親は、一般に、子どもになにかをやらせるとき、いちど決めたことを、どこまでも守らせようとします。しつけには習慣がたいせつですから、いちど決めたことを守らせるのは、よいことです。
しかし 「決めたことを守らせる」 という考えにとらわれすぎるあまりに、多くの場合、忘れられていることがあります。それは、行動の習慣化にあわせて、子どもの自由な思考を育ててやることへの配慮です。

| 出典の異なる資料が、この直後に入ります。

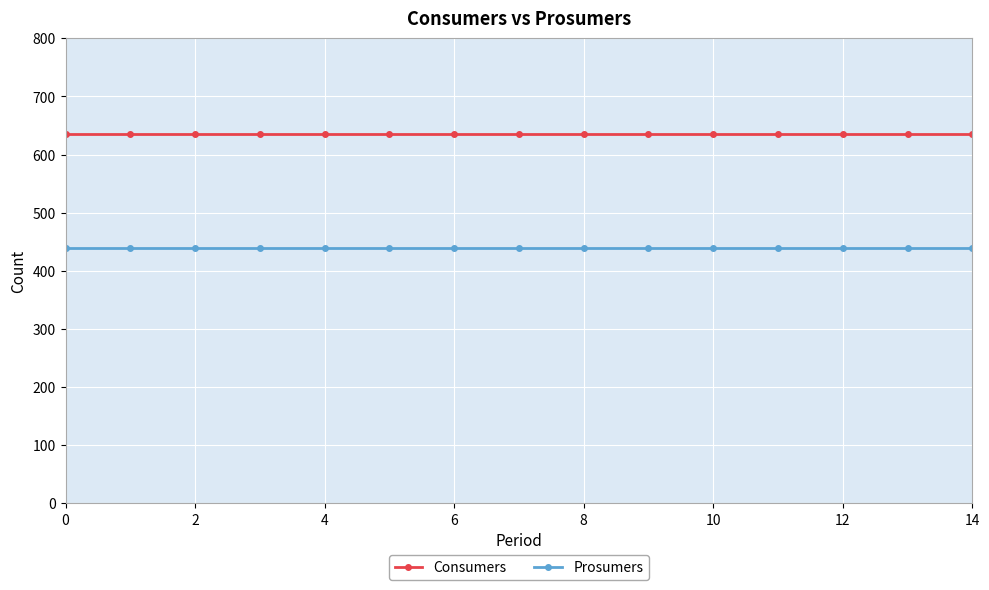

Which series has the largest total across all categories?

Consumers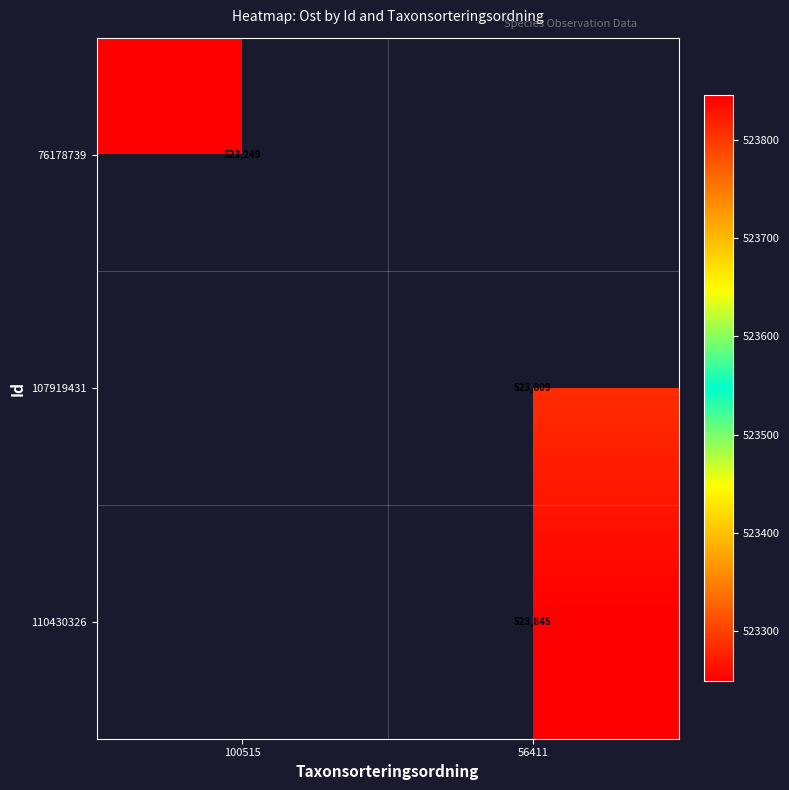

List the series in order of their overall mean, lowest first.

76178739, 107919431, 110430326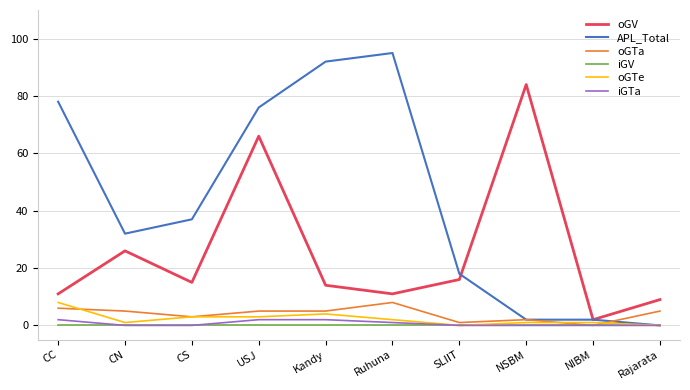

Reading left to right, transcribe all the data shown in this chart.

oGV: 11	26	15	66	14	11	16	84	2	9
APL_Total: 78	32	37	76	92	95	18	2	2	0
oGTa: 6	5	3	5	5	8	1	2	0	5
iGV: 0	0	0	0	0	0	0	0	0	0
oGTe: 8	1	3	3	4	2	0	1	1	0
iGTa: 2	0	0	2	2	1	0	0	0	0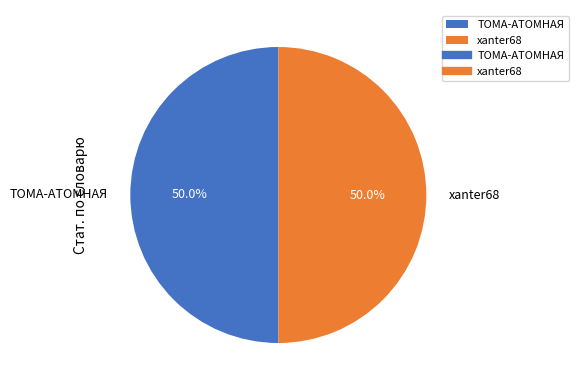

What is the ratio of the value at xanter68 to the value at ТОМА-АТОМНАЯ?

1.0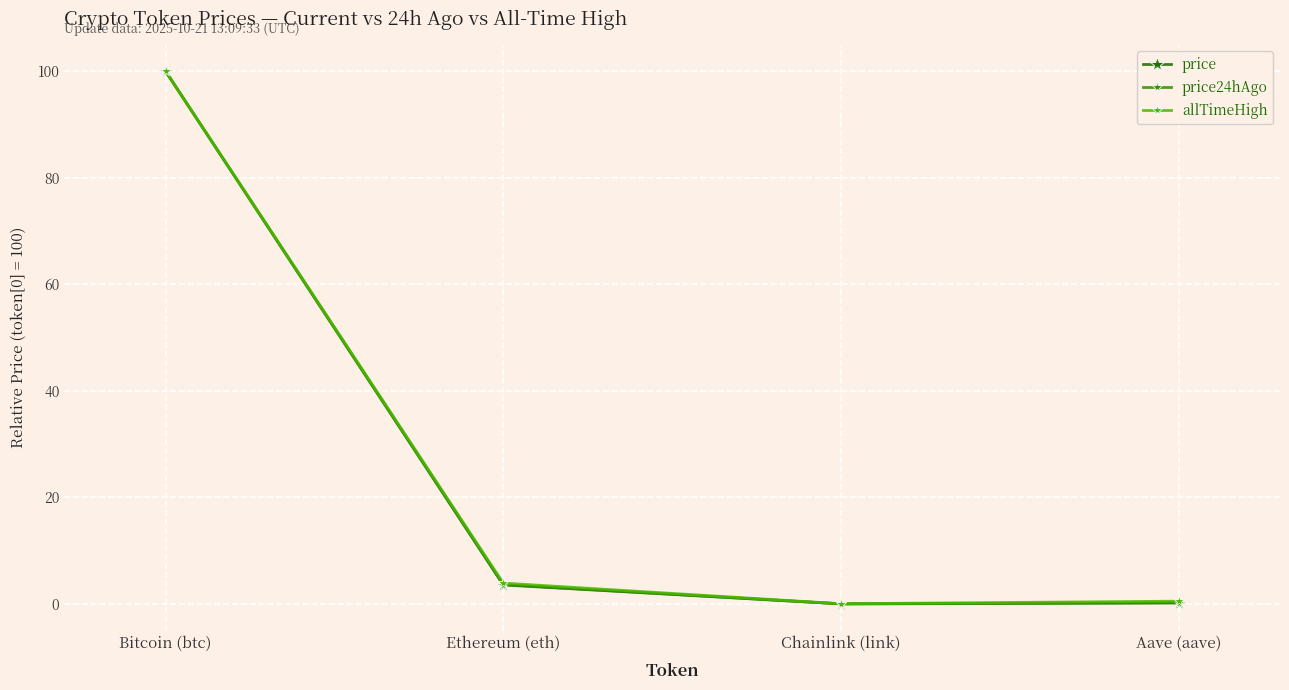

True or false: allTimeHigh has a value of 136.7 at Bitcoin (btc).

False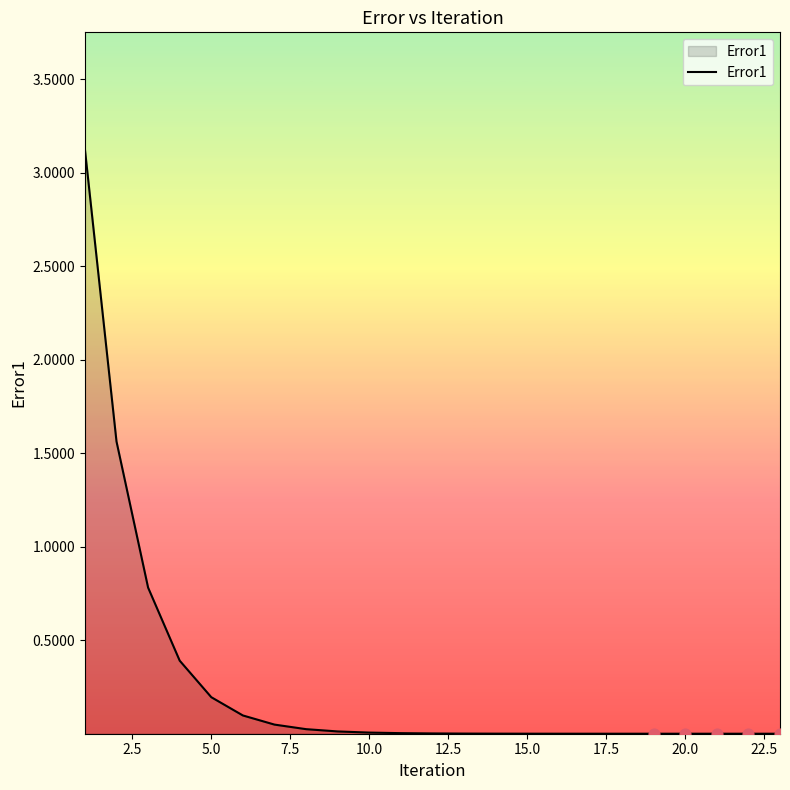

What is the greatest value displayed?

3.1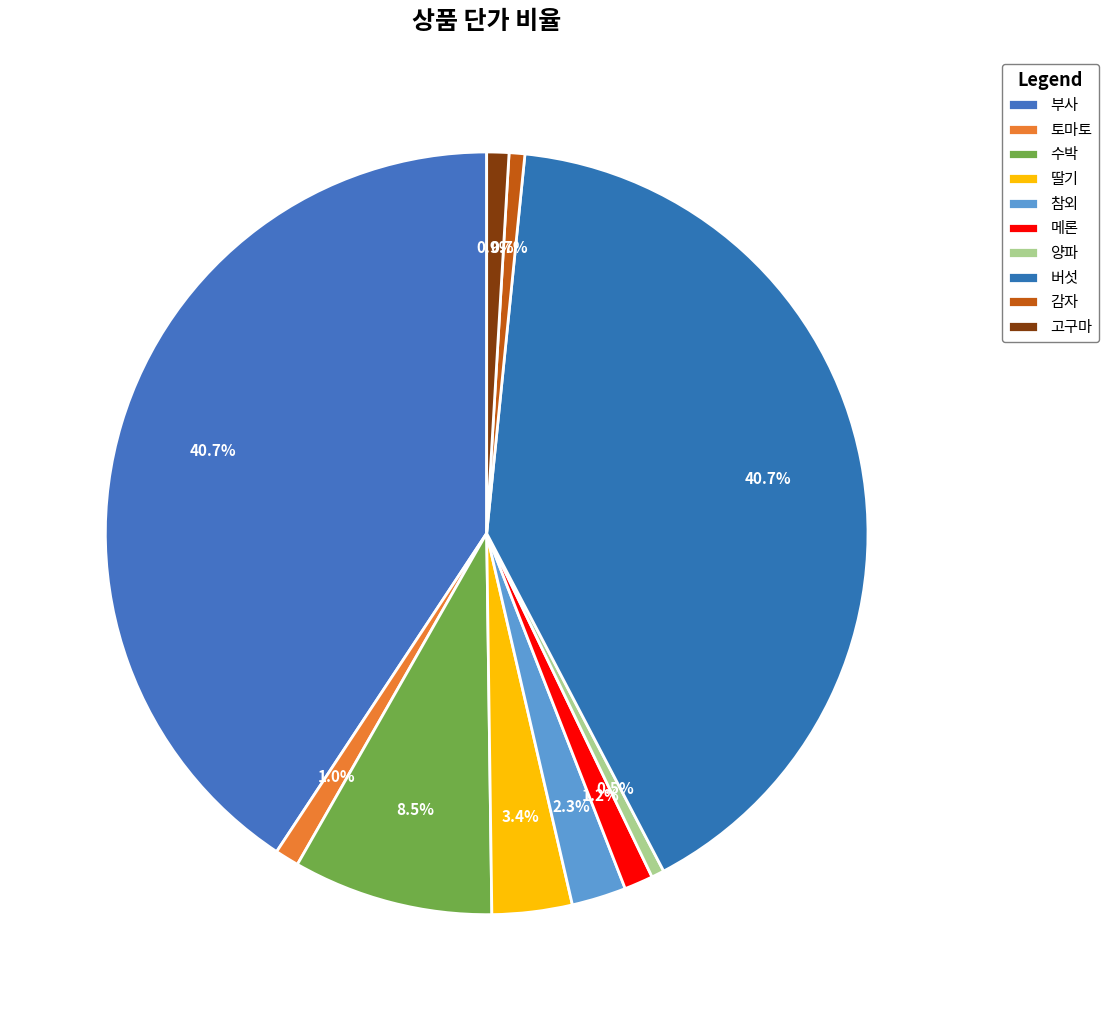

How many segments does this pie chart have?

10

たとえば、自分の部屋は自分で片づけることにした場合、多くの親は、はじめ親もいっしょになって片づけてみせて、その後はいつも子どもに、そのとおりに片づけることを求めます。そのとおりになっていないと、片づいていないと言います。
はたして、これが最善のしつけでしょうか。これでは、子どもの考えが、たいせつにされていません。子どもは、親の決めたことを機械的に守っているだけです。
子どもが、はじめ決めた片づけの形を守らなくなったら、むしろ 「片づけかたを、こんどは、あなたの思うとおりに変えてごらんなさい」 と言ってやったらどうでしょう。また、ときには、もっと積極的に 「部屋のもようを、思いっきり自由に変えてみたらどう?」 と言ってやったらどうでしょう。子どもは、片づけることひとつにも、自由な思考をはたらかせるはずです。
家事のてつだいも同じです。いつも同じ方法を守らせるのではなく、「もっと、ちゃんといく方法、もっと早い方法はないかしら」 などと意図的に語りかけてやって、新しい方法や形を子ども自身に見つけださせながら、やらせてみることです。子どもは、行ないの習慣だけでなくふだんの生活のなかで、自由に、幅ひろく考えていく習慣をも身につけていってくれます。